___ PROVIDED RECORDS

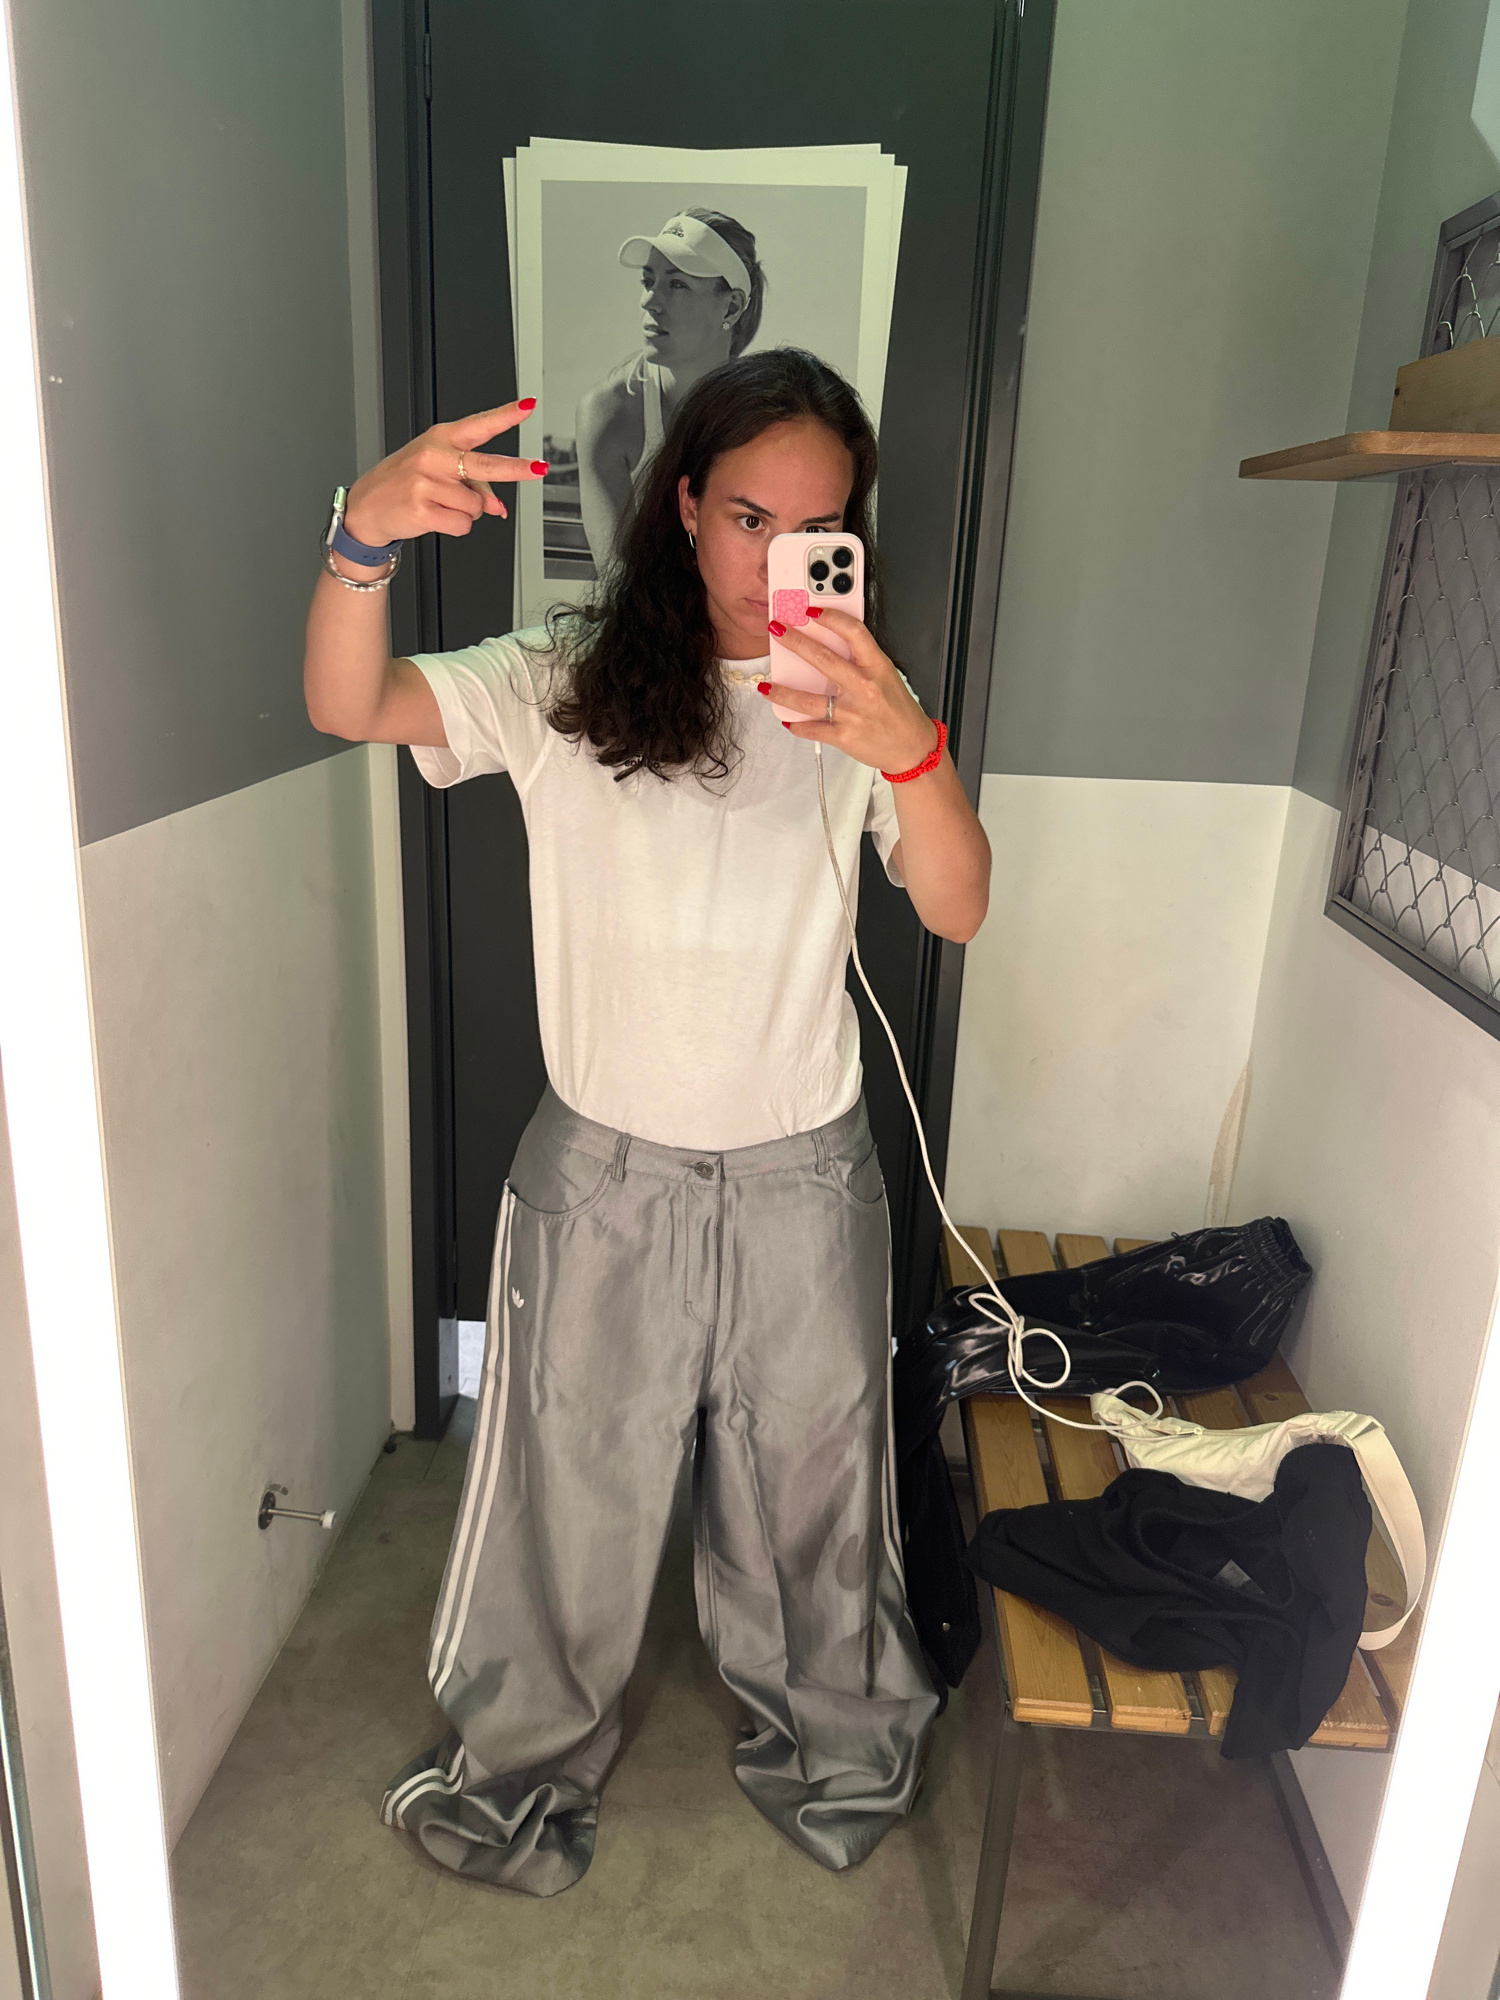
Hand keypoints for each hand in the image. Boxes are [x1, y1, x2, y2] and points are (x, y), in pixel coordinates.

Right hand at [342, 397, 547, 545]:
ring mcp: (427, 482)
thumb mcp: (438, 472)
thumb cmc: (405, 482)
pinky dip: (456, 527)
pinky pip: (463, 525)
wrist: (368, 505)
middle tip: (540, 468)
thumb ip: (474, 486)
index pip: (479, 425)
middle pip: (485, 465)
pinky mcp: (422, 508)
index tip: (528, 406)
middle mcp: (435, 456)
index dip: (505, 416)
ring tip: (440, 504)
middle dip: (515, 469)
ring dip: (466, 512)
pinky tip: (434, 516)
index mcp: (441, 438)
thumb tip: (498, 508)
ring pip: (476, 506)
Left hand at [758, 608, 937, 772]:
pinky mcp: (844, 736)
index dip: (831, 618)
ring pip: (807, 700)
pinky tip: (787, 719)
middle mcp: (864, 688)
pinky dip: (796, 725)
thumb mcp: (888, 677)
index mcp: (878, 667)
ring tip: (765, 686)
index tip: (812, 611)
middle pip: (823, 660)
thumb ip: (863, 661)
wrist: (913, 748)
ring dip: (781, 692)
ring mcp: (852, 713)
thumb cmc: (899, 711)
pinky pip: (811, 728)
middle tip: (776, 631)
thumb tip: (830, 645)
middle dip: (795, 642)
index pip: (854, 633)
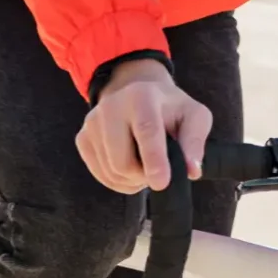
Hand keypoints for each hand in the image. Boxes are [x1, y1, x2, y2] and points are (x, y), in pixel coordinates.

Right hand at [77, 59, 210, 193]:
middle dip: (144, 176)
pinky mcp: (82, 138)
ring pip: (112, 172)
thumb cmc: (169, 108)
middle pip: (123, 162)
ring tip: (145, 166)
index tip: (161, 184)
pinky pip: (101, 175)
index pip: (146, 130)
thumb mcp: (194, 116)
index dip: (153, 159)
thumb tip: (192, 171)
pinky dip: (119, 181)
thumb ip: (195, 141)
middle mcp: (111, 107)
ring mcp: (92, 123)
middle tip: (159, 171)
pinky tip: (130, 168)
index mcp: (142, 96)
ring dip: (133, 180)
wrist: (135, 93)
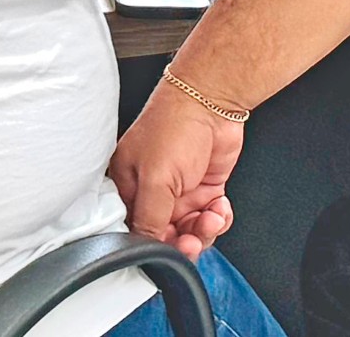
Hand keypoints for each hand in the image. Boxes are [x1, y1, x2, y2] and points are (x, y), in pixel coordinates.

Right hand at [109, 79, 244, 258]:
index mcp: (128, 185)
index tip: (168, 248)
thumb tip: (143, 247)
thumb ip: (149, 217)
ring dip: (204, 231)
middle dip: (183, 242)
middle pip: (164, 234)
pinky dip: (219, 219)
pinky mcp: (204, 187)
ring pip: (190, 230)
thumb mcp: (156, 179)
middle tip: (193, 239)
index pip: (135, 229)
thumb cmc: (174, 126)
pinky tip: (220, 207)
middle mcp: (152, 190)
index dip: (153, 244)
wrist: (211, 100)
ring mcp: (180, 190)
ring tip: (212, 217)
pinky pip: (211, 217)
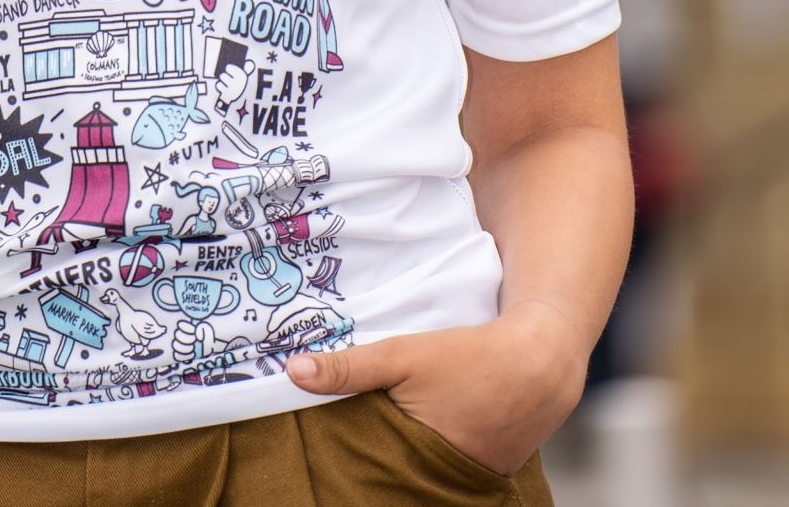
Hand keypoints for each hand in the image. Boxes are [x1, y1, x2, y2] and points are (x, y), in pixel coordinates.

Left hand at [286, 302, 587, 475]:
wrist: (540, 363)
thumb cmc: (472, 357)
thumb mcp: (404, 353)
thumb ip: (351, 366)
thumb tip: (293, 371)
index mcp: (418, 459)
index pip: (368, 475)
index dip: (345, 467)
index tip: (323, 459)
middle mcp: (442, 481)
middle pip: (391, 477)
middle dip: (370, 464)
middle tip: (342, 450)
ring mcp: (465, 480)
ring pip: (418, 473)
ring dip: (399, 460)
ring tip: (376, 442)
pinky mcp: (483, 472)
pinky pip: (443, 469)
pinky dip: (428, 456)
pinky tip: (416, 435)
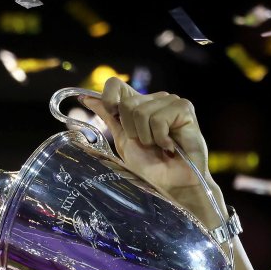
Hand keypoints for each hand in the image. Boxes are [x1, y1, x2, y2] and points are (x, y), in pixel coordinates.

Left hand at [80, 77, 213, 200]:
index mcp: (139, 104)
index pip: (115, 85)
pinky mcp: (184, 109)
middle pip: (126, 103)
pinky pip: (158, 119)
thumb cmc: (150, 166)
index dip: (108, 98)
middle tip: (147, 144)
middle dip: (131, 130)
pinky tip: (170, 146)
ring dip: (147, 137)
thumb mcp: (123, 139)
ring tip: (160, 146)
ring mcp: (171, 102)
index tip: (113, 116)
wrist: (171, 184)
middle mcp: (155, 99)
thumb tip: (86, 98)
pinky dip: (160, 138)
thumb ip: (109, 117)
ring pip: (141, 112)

______

▶ [PROBLEM REQUIREMENTS] Look through the listing above and copy each line where the string "Left" occurs.

▶ [ANSWER]
Left hand at [758, 608, 937, 772]:
Left hand at [286, 302, 587, 475]:
Left hand at [80, 77, 213, 200]:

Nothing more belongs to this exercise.